CANCER (June 21 – July 22): Friends and family will come to you seeking wisdom this week, Cancer. Do them a solid and urge them to seek answers elsewhere, like WebMD. Perhaps your advice will finally bring them an answer to the question they’ve been dying to ask for years: “What the *$&% is wrong with my Cancer friend?”
LEO (July 23 – Aug. 22): This week may find you scrutinizing any mirror you pass by, because you are unable to reconcile with being a physical presence in this world and are trying to process what “existence” truly means to you. Also, you’re very conceited.
VIRGO (Aug. 23 – Sept. 22): Everyone is turned off by a tightwad. It’s good to be thrifty, but stealing your roommate’s bagged lunch out of the fridge is just mean. Find a better way to cut corners on your budget, you klepto.

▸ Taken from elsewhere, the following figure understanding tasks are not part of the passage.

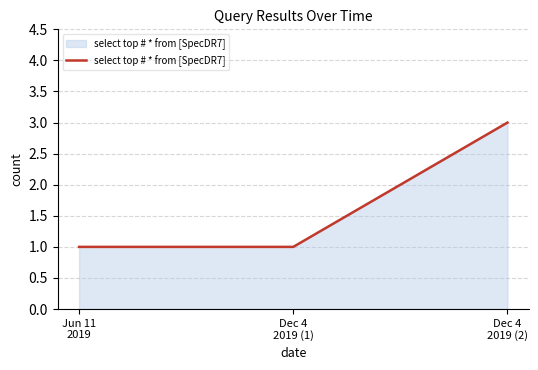

What is the difference between the values at Dec 4
2019 (2) and Dec 4
2019 (1)?

2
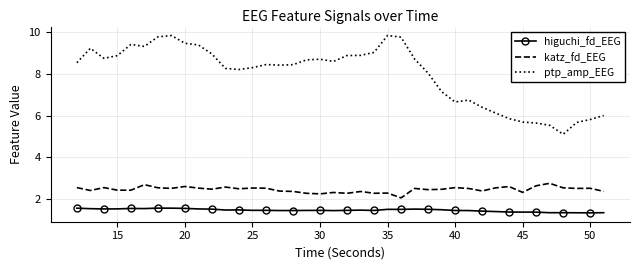

Which series has the widest spread of values?

ptp_amp_EEG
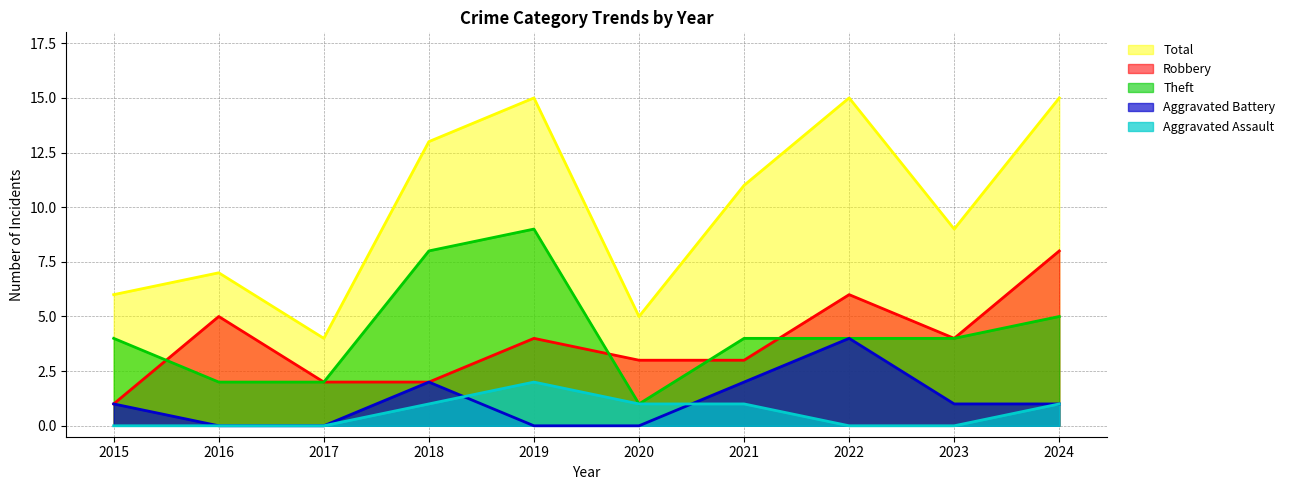

Rank the categories by Theft value from lowest to highest.

2020, 2016, 2017, 2015, 2021, 2022, 2023, 2024, 2018, 2019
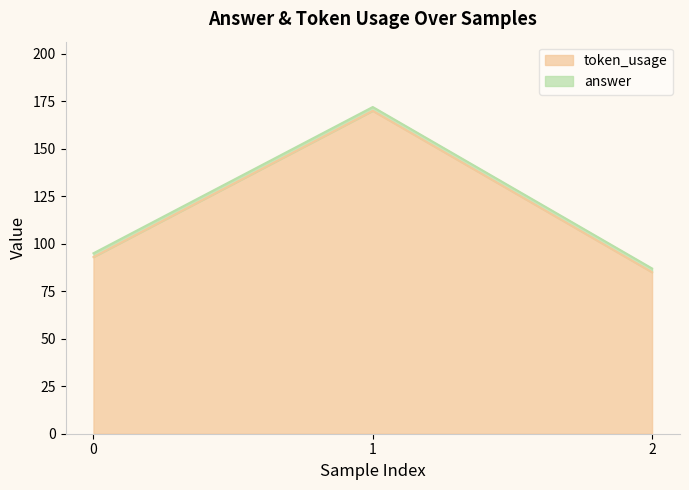

What value does the data have at 0, to the nearest 5?

95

LIBRA (Sept. 23 – Oct. 22): You’re feeling very cultural this week, Libra. So go crazy and eat a gyro for lunch. If you want to take your cultural “appreciation” even further, you could always ask one of your international colleagues why their lunch smells so funny. Just don’t be surprised when you end up in human resources – certainly won’t be your first time.

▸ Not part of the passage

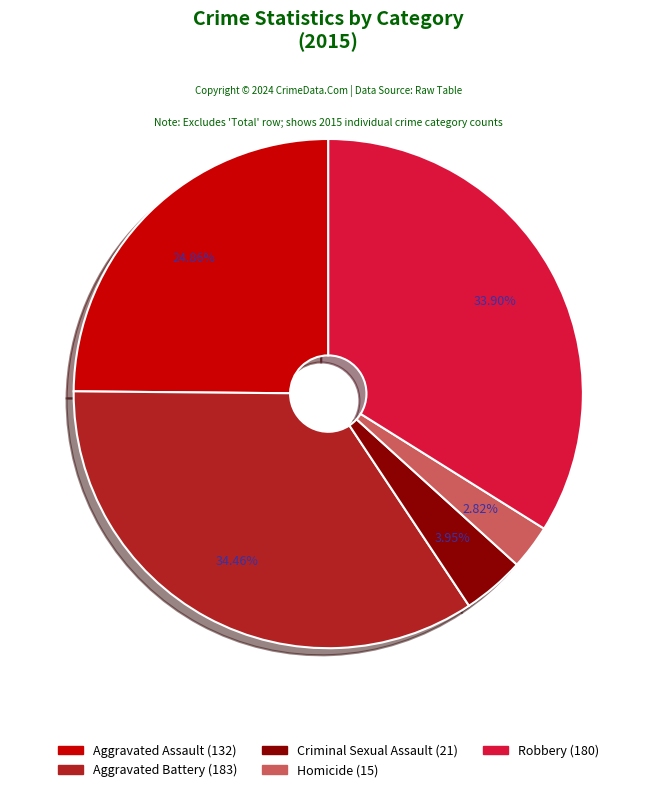

Which category has the smallest portion of the pie?

Homicide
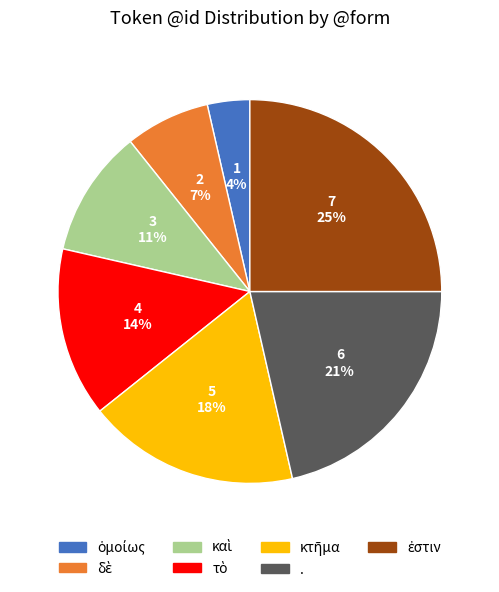

Is there any slice that represents more than half of the pie?

No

SCORPIO (Oct. 23 – Nov. 21): Put your life on cruise control for now, Scorpio. You’ve been pushing down on the gas pedal so hard that you’re starting to lose feeling in your leg. Time to ease up on the control-freak throttle a little. Just remember: even though cruise control is on, you still have to steer.
SAGITTARIUS (Nov. 22 – Dec. 21): Many people may mistake your sarcasm for cruelty. Instead, try to start a lighthearted debate match with your dog. Fido’s more on your wavelength anyway. After all, both of your lives revolve almost entirely around eating, sleeping, screwing and crapping all over things.
CAPRICORN (Dec. 22 – Jan. 19): Your energy levels are through the roof this week, and it’s a perfect time to engage in pointless, petty competition with your colleagues. Challenge yourself to see who can pee the fastest, or who can send the most personal emails while you’re on the clock. Your peeing prowess might not earn you a promotion, but it will be handy the next time you’re at a bar.
AQUARIUS (Jan. 20 – Feb. 18): The spotlight is going to be on you this week, Aquarius! Time to set aside your laundry list of issues and put on your self-confidence hat. Just make sure you’ve grabbed the right one off of the rack, as you have plenty that say “DUNCE” that you could don by mistake.
PISCES (Feb. 19 – March 20): You’ve always envisioned your life to be just like the “Twist and Shout” scene in “Ferris Bueller’s Day Off,” but you are slowly beginning to realize that it actually more closely resembles the scene where Cameron hopelessly stares at the Seurat painting while his friends make out.
ARIES (March 21 – April 19): You’ve always admired people who can maintain a visage of chill through a crisis, and have often wondered if you can live such a serene existence. Try this: allow yourself to pass beyond stress, beyond panic, into the foggy apathy of emergency shutdown of all but basic survival functions in your brain. Here you will find your “chill.”
TAURUS (April 20 – May 20): A stray CrossFitter may come knocking on your door this week to tell you the good news about kale smoothies. Calmly turn them away by letting them know that your muscles are already strong enough from carrying the weight of your numerous sins, thanks.
GEMINI (May 21 – June 20): Resolve your attitude problems this week, Gemini. Can’t you try to have a positive one for once? Everyone is sick of the contempt you’ve been wearing around. It’s almost as contagious as that disease you’re rumored to have been spreading around campus.